Summarize these customer reviews into a one-paragraph long overall review:
{review_text}
"""
Then, build a generative search query that follows these steps:
- Retrieve all reviews (
client.query.get('Reviews')
) for a given product (.with_where()
) - Stuff the retrieved review texts into the prompt template and feed it to the generative model (
.with_generate(grouped_task=generate_prompt)
)
summary = client.query
.get('Reviews',
['review_text', "product_id"])
.with_where({
"path": ["product_id"],
"operator": "Equal",
"valueText": product_id
})
.with_generate(grouped_task=generate_prompt)

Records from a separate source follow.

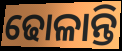
ଢୋଳାନ୍ତି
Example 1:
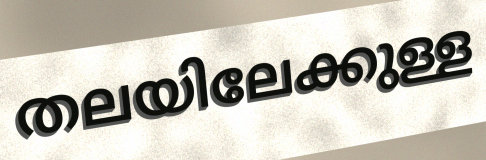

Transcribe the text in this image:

തലയിലേക്കുള്ള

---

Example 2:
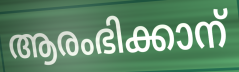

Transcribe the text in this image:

ആരംഭിക്കാന്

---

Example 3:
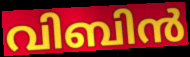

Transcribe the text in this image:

വിബിൻ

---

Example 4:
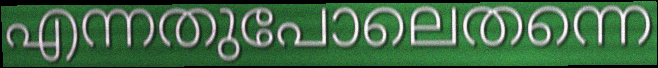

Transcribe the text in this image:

എന്നതുപോലെതന്നെ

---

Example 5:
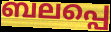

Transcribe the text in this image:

ബലപ്പെ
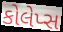
કોલેપ્સ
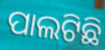
ପାଲଟିଛି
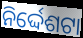
ନିର୍ଦ୍ଦେଶଟା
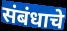
संबंधाचे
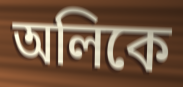
অলিকে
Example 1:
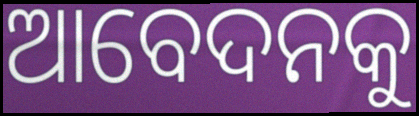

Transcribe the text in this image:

ଆବେଦନକୁ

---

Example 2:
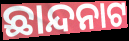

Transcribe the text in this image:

ଛାନ୍ଦନାଟ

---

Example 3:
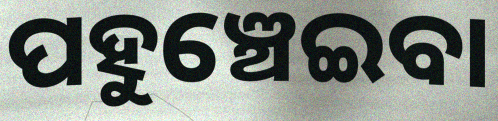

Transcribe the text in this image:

ପହୁଞ୍ଚେଇବା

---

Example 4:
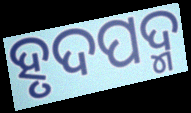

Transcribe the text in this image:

ହୃଦପଦ୍ମ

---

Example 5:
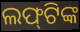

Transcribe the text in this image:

ଲଫ୍‌ଟିଙ୍କ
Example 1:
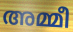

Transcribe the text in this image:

അമ്മീ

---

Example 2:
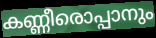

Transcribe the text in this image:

കണ്ണീരൊപ്പാനും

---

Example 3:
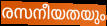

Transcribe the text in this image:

രസനീയതയും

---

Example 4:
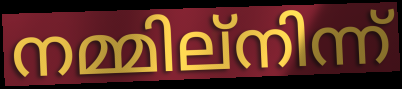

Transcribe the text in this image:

നമ്മില്നിന്ന്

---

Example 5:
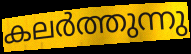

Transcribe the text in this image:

കലർത്തുന്നു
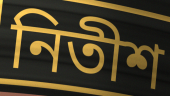
নিতীশ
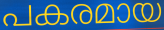
പകരമായ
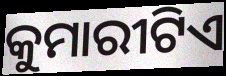
କୁମାରୀଟିଏ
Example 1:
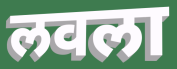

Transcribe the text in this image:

लवला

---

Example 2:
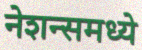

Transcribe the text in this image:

नेशन्समध्ये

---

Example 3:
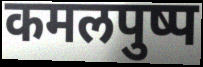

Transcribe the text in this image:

कमलपुष्प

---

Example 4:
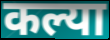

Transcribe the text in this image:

कल्या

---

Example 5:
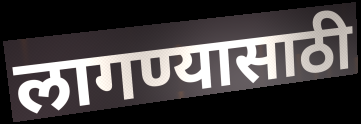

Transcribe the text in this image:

लागण्यासाठी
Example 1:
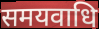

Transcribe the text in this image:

समयवाधि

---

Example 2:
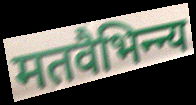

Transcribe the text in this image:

मतवैभिन्न्य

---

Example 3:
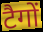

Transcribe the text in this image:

टैगों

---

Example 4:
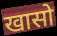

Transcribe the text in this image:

खासो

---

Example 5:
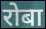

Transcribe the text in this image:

रोबा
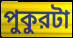
পুকুরটা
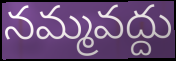
నమ్మవద్దు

.do()["data"]["Get"]["Reviews"]
Once a review summary is generated, store it together with the product ID in a new data collection called Products
.
new_review_summary = {
"product_id" : product_id,
"summary": summary[0]["_additional"]["generate"]["groupedResult"]
}# Create new object
client.data_object.create(
data_object = new_review_summary,
class_name = "Products",
uuid = generate_uuid5(new_review_summary)
)
If you want to take this step further, you could also add a cross-reference between the product review summary in the summary class and the product review in the review class (see Generative Feedback Loops for more details).